Stored entries:
[Start of section]
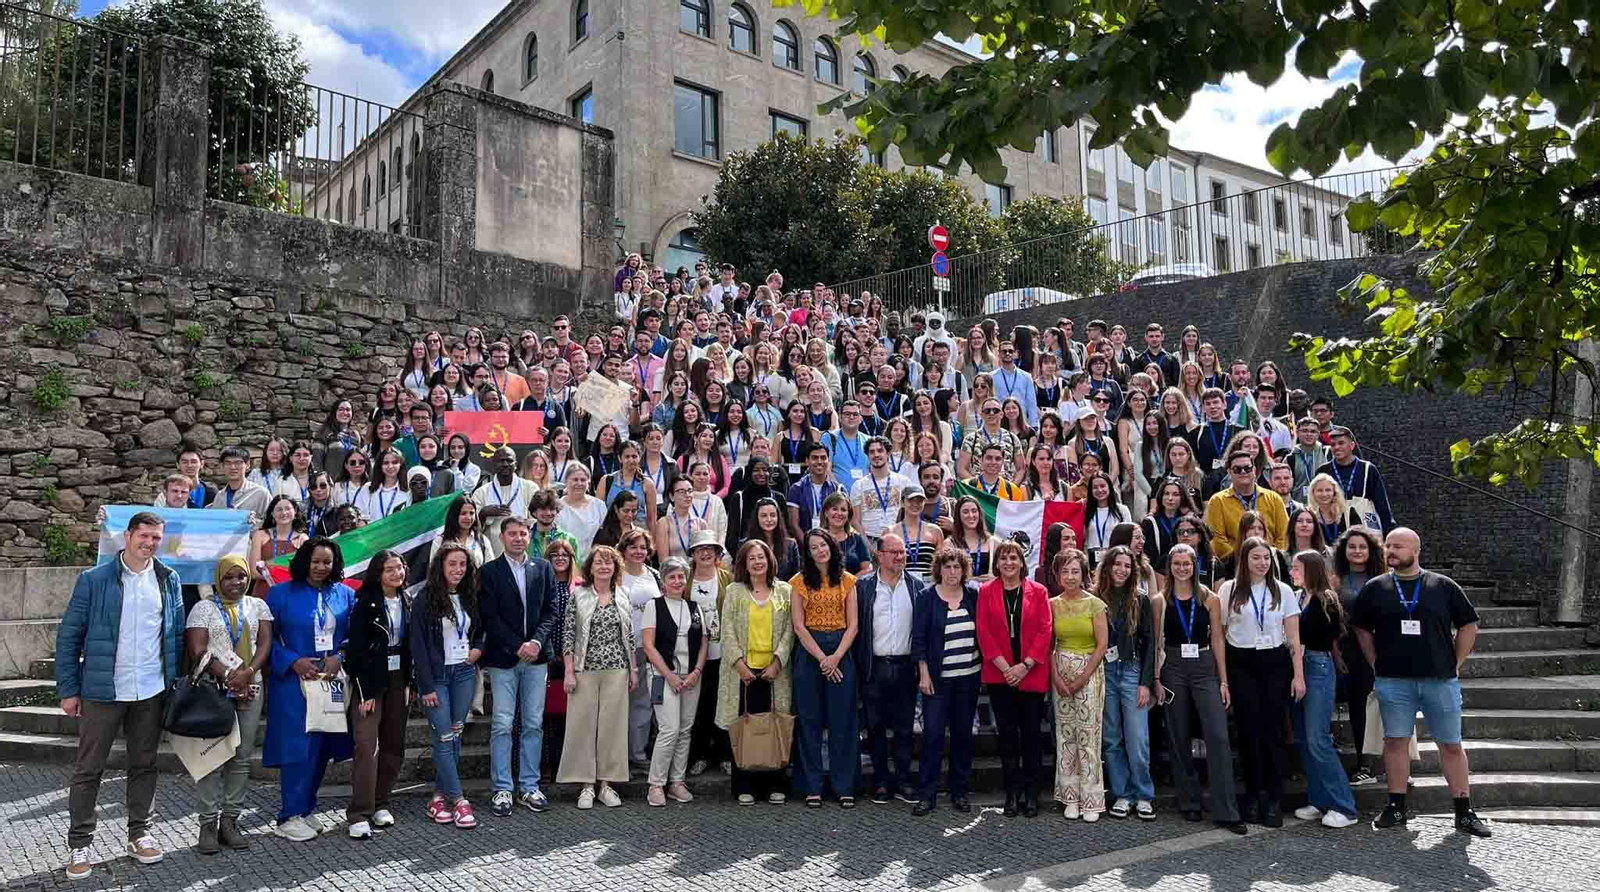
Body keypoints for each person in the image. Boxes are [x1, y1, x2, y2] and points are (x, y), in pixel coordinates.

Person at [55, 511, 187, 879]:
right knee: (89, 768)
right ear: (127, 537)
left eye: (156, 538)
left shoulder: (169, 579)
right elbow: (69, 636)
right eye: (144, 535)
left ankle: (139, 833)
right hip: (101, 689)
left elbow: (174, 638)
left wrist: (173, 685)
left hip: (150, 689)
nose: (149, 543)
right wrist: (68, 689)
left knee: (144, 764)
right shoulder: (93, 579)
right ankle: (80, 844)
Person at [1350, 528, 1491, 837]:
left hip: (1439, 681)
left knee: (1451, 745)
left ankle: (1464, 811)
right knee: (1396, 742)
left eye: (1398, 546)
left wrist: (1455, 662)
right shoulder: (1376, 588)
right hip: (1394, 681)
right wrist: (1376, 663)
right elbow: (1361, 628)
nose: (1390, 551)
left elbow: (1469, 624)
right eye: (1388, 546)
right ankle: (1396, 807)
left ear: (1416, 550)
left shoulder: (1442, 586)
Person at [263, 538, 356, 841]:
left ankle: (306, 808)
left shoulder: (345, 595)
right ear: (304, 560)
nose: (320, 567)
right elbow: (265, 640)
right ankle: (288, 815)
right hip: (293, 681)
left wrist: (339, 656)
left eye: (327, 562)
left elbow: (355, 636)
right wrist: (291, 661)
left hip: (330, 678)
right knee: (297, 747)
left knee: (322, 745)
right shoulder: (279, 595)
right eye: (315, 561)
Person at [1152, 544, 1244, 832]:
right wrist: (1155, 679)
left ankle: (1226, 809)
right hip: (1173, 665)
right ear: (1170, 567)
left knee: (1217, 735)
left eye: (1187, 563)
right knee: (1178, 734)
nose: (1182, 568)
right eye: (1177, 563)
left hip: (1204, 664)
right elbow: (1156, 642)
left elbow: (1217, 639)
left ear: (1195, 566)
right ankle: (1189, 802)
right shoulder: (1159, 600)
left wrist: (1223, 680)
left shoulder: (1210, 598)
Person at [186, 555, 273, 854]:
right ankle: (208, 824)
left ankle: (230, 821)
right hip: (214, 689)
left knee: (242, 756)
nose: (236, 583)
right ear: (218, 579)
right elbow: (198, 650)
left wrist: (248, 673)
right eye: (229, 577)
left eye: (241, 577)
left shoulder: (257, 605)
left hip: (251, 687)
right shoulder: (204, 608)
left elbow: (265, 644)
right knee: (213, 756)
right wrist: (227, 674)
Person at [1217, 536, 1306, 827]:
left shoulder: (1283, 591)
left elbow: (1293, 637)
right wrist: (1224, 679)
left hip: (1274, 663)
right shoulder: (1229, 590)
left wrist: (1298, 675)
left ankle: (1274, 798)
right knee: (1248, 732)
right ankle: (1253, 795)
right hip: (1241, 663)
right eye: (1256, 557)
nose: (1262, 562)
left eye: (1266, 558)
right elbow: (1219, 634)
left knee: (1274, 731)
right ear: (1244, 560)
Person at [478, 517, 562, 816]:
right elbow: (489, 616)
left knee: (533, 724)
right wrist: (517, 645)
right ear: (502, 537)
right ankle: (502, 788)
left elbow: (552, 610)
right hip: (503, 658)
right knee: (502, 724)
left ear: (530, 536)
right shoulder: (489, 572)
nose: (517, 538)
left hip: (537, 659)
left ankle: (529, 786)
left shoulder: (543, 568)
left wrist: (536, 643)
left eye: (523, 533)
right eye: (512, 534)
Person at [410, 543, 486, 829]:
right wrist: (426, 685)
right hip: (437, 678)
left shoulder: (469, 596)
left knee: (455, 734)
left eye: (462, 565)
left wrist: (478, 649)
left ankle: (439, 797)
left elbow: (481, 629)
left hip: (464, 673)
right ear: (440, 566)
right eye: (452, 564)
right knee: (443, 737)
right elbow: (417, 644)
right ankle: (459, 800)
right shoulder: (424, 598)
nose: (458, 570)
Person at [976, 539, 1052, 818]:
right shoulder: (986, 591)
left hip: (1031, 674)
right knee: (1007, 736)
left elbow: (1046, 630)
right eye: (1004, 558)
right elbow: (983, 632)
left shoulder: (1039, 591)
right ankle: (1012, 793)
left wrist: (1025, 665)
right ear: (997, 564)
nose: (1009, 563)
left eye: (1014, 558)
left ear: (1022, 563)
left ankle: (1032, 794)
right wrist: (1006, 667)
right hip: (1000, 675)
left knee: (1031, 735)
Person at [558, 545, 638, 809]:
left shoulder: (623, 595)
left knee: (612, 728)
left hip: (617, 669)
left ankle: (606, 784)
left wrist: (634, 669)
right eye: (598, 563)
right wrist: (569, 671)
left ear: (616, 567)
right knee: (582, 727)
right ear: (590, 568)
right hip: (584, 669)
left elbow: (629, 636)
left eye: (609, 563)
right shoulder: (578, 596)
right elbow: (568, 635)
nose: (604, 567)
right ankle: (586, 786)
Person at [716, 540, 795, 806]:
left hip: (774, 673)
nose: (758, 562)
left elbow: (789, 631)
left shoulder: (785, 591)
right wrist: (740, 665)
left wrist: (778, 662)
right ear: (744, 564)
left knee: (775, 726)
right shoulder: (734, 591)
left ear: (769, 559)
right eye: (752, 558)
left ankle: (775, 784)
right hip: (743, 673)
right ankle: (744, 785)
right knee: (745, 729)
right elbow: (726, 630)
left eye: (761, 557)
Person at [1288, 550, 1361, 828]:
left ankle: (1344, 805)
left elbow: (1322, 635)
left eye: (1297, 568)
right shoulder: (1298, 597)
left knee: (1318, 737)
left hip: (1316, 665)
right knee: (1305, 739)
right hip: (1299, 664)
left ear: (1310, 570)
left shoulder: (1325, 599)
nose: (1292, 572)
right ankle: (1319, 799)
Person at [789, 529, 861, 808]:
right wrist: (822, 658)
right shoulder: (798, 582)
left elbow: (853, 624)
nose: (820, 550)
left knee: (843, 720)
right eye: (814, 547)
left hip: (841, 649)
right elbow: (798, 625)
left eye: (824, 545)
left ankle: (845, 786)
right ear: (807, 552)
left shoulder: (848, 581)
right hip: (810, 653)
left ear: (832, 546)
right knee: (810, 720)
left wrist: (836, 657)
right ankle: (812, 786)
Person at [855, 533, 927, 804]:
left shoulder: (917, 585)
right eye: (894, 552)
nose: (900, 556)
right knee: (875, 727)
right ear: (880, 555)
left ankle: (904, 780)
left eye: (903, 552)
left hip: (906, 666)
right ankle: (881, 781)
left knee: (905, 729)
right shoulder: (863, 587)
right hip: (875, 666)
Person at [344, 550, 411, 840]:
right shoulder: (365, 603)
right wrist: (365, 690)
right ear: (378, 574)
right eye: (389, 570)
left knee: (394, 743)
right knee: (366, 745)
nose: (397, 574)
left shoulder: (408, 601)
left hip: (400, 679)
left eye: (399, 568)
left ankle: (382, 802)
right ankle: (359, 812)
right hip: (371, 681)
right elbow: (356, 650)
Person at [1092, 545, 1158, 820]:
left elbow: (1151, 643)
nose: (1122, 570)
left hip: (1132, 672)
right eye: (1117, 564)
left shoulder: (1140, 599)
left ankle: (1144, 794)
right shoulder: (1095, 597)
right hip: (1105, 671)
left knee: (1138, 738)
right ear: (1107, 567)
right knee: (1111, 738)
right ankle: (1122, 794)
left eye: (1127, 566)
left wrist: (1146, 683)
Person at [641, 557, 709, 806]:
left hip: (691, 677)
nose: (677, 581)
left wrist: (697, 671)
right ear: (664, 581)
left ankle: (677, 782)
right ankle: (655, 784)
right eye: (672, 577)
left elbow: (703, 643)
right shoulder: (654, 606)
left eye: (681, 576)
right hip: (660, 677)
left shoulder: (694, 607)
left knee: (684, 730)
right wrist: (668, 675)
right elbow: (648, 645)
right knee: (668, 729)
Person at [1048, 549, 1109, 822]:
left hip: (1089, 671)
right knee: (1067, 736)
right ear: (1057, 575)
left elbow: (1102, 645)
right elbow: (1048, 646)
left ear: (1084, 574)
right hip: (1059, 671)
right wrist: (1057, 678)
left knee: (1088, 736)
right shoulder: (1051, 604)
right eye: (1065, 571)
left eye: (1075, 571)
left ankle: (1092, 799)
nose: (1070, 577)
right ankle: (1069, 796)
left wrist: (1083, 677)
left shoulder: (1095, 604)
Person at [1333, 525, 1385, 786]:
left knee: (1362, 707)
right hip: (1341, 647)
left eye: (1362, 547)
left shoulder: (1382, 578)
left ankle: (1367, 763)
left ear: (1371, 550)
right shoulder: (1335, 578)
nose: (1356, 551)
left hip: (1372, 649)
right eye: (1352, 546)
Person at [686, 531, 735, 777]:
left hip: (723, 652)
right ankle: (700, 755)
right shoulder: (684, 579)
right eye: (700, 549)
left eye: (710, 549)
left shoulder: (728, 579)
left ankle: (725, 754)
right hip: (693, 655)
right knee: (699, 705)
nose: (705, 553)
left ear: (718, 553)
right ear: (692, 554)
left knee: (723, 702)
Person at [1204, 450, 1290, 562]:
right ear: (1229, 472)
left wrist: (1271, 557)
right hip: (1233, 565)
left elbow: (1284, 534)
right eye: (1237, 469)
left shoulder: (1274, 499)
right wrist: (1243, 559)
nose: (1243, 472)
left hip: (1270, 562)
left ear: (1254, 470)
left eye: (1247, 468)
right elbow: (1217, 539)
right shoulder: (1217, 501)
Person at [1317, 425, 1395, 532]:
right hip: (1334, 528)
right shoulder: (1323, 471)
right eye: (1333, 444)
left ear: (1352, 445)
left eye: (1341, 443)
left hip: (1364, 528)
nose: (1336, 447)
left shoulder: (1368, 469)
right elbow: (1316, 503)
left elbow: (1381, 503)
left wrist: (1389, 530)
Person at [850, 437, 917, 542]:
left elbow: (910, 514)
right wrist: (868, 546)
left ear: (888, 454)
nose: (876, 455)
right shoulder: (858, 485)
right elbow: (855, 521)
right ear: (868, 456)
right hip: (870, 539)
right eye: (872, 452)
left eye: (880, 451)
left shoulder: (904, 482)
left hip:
[End of section]
> _TO DO_
Leave out every line above except those from the line with "right hip: (1000, 675)" up to and including the line with "right knee: (875, 727)", and copy those exactly.

> _ANSWER TO THIS PROBLEM_
right hip: (1000, 675)
left knee: (1031, 735)
Person at [558, 545, 638, 809]:
left shoulder: (623, 595)
left knee: (612, 728)
left hip: (617, 669)
left ankle: (606, 784)
left wrist: (634, 669)
right eye: (598, 563)
right wrist: (569, 671)
left ear: (616, 567)
right knee: (582, 727)
right ear: (590, 568)
right hip: (584, 669)
left elbow: (629, 636)
left eye: (609, 563)
right shoulder: (578, 596)
right elbow: (568, 635)
nose: (604, 567)
right ankle: (586, 786)
Person at [716, 540, 795, 806]:
left hip: (774, 673)
nose: (758, 562)
left elbow: (789, 631)
left shoulder: (785, 591)
right wrist: (740, 665)
left wrist: (778, 662)
right ear: (744, 564)
left knee: (775, 726)
right shoulder: (734, 591)
left ear: (769, 559)
right eye: (752, 558)
left ankle: (775, 784)
right hip: (743, 673)
right ankle: (744, 785)
right knee: (745, 729)
right elbow: (726, 630)
left eye: (761, 557)
Person at [1288, 550, 1361, 828]:
left ankle: (1344, 805)
left elbow: (1322, 635)
left eye: (1297, 568)
right shoulder: (1298, 597)
left knee: (1318, 737)
left hip: (1316, 665)
right knee: (1305, 739)
right hip: (1299, 664)
left ear: (1310, 570)
left shoulder: (1325, 599)
nose: (1292, 572)
right ankle: (1319, 799)
Person at [789, 529, 861, 808]:
right wrist: (822, 658)
right shoulder: (798, 582)
left elbow: (853, 624)
nose: (820, 550)
left knee: (843, 720)
right eye: (814, 547)
left hip: (841, 649)
right elbow: (798, 625)
left eye: (824, 545)
left ankle: (845, 786)
right ear: (807, 552)
left shoulder: (848, 581)
right hip: (810, 653)
left ear: (832, 546)
right knee: (810, 720)
left wrist: (836, 657)
right ankle: (812, 786)
Person at [855, 533, 927, 804]:
left shoulder: (917, 585)
right eye: (894, 552)
nose: (900, 556)
right knee: (875, 727)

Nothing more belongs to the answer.